Instrução => Transforme todas as linhas destes registros em uma tabela Markdown com as colunas Número e Linha do registro, pulando as linhas em branco. Deixe as imagens de fora da resposta.

Linhas de entrada =>
+++

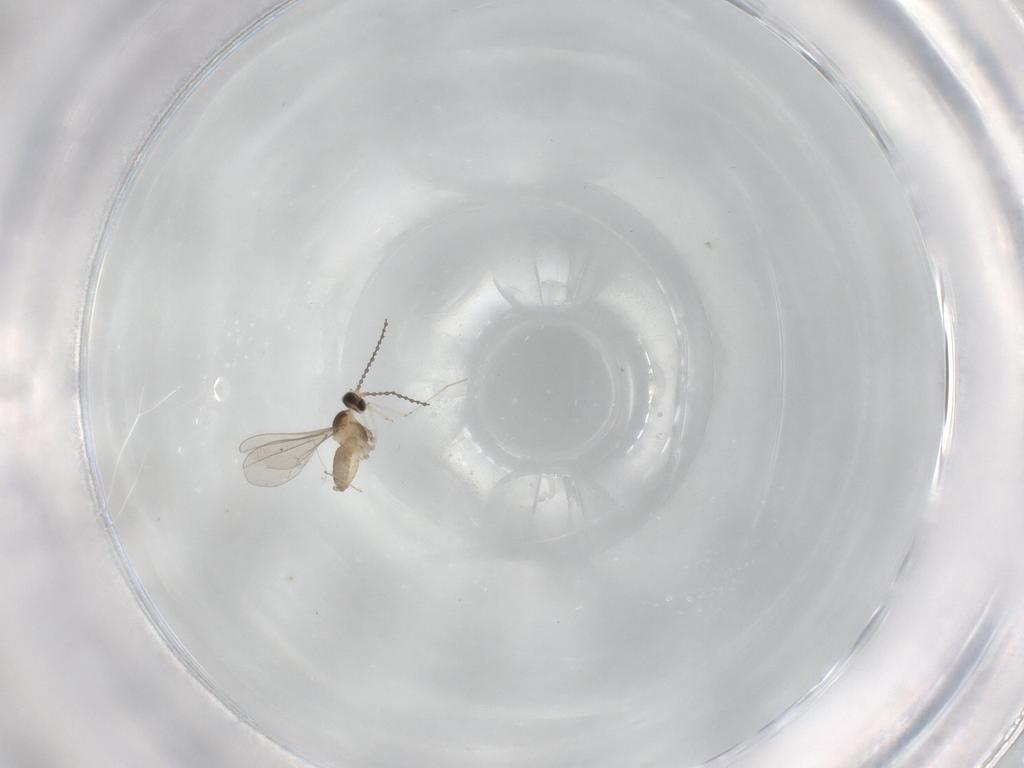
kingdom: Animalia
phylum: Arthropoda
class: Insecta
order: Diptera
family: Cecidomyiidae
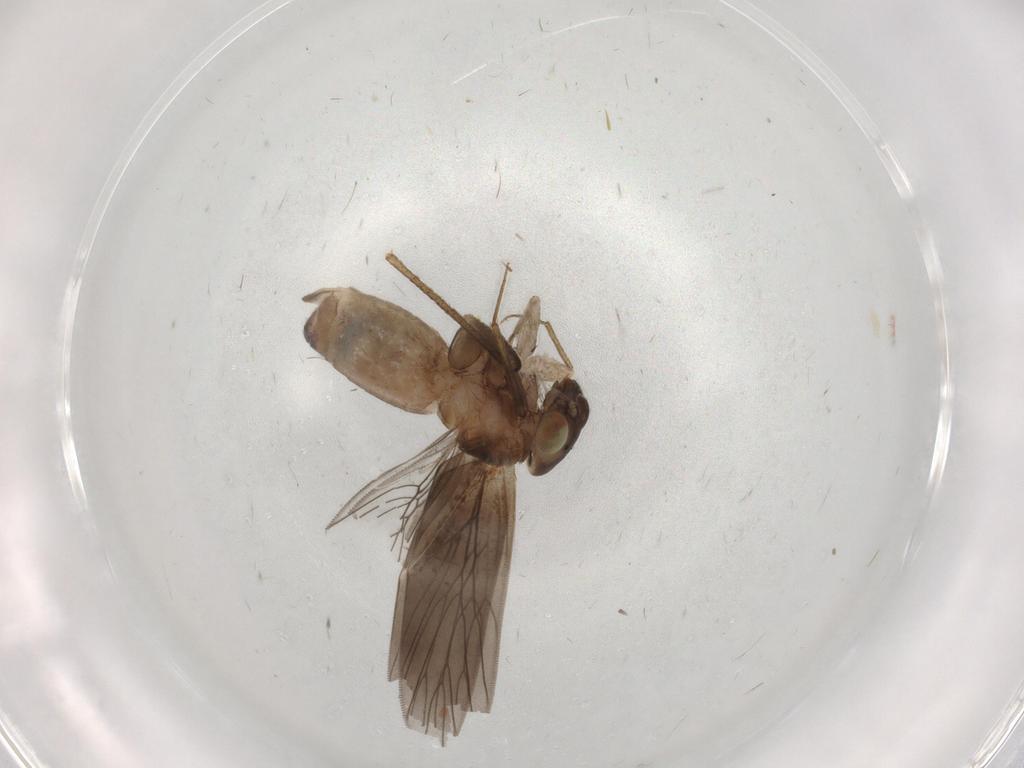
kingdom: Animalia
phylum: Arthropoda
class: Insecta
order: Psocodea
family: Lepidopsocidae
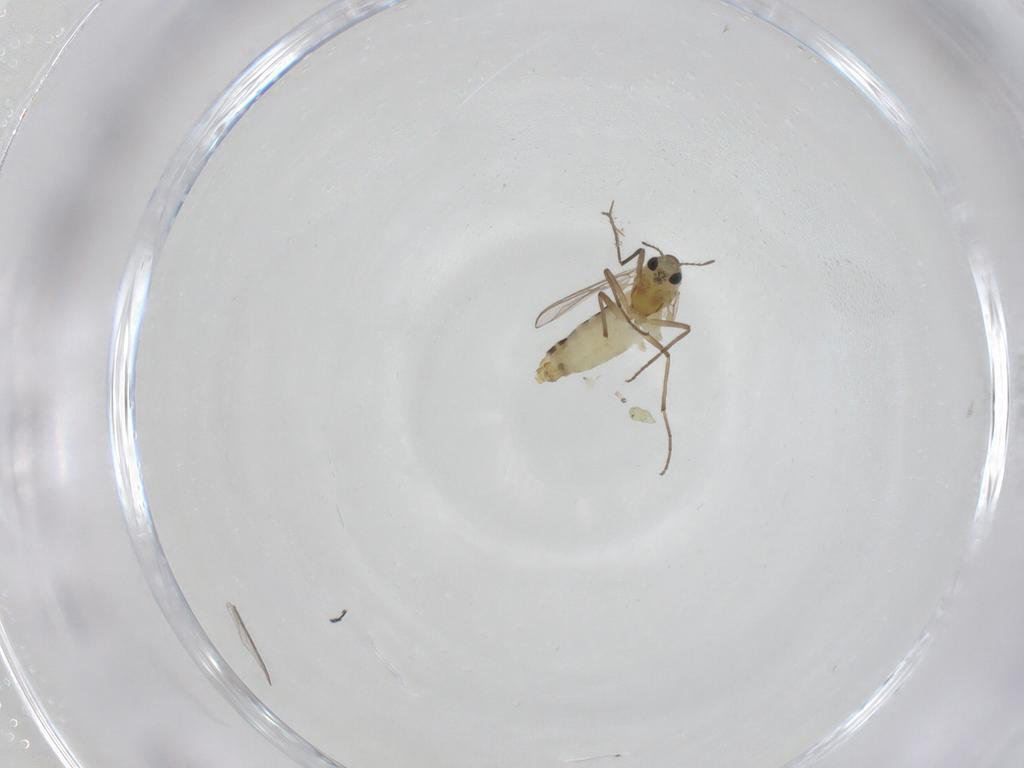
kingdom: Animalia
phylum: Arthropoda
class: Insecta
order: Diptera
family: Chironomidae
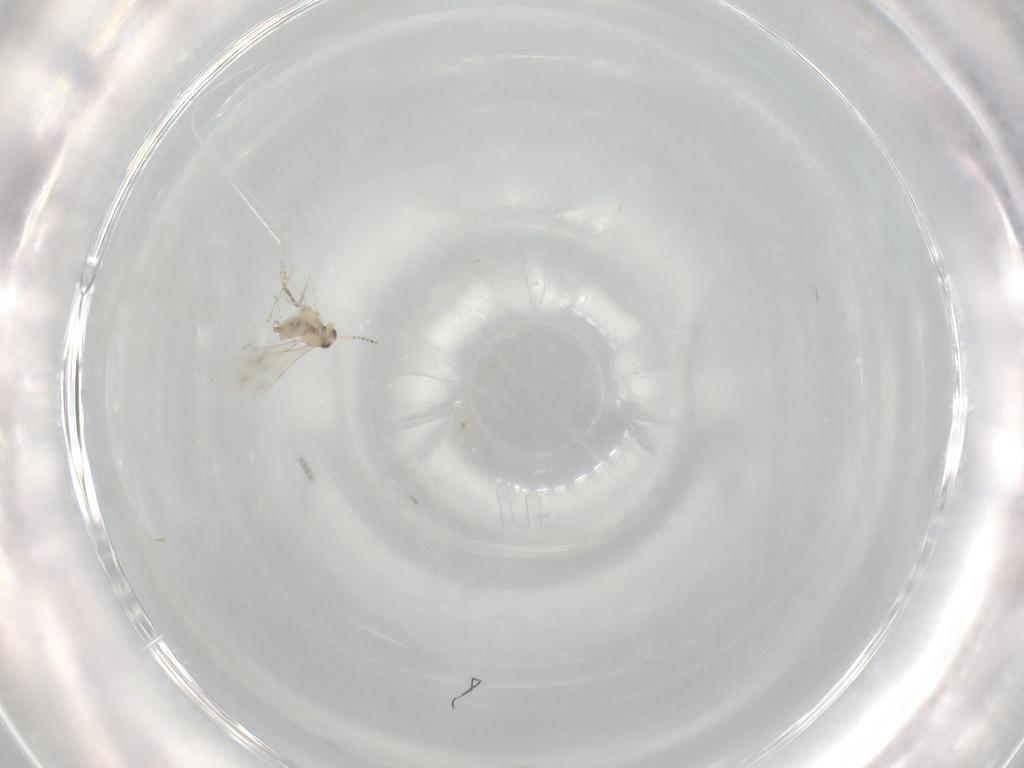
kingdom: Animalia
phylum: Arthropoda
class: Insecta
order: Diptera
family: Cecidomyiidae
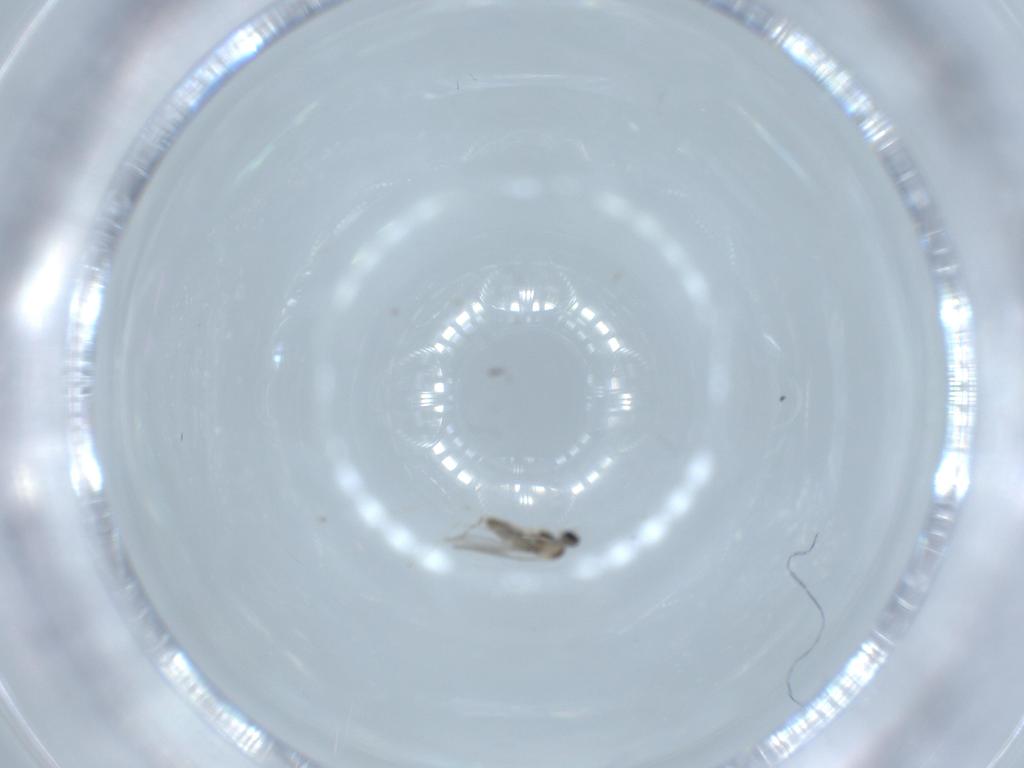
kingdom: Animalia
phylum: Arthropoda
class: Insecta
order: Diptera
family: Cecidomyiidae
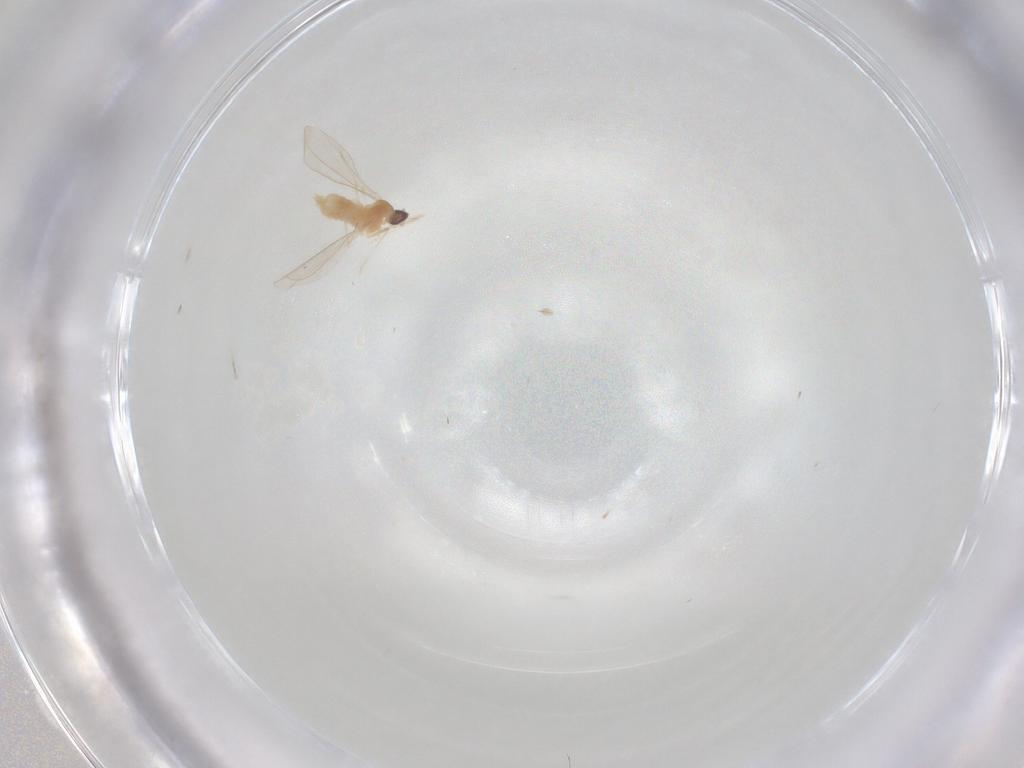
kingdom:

+++

Resultado correto =>
| Número | Linha do registro |
|---|---|
| 1 | kingdom: Animalia |
| 2 | phylum: Arthropoda |
| 3 | class: Insecta |
| 4 | order: Diptera |
| 5 | family: Cecidomyiidae |
| 6 | kingdom: Animalia |
| 7 | phylum: Arthropoda |
| 8 | class: Insecta |
| 9 | order: Psocodea |
| 10 | family: Lepidopsocidae |
| 11 | kingdom: Animalia |
| 12 | phylum: Arthropoda |
| 13 | class: Insecta |
| 14 | order: Diptera |
| 15 | family: Chironomidae |
| 16 | kingdom: Animalia |
| 17 | phylum: Arthropoda |
| 18 | class: Insecta |
| 19 | order: Diptera |
| 20 | family: Cecidomyiidae |
| 21 | kingdom: Animalia |
| 22 | phylum: Arthropoda |
| 23 | class: Insecta |
| 24 | order: Diptera |
| 25 | family: Cecidomyiidae |
| 26 | kingdom: |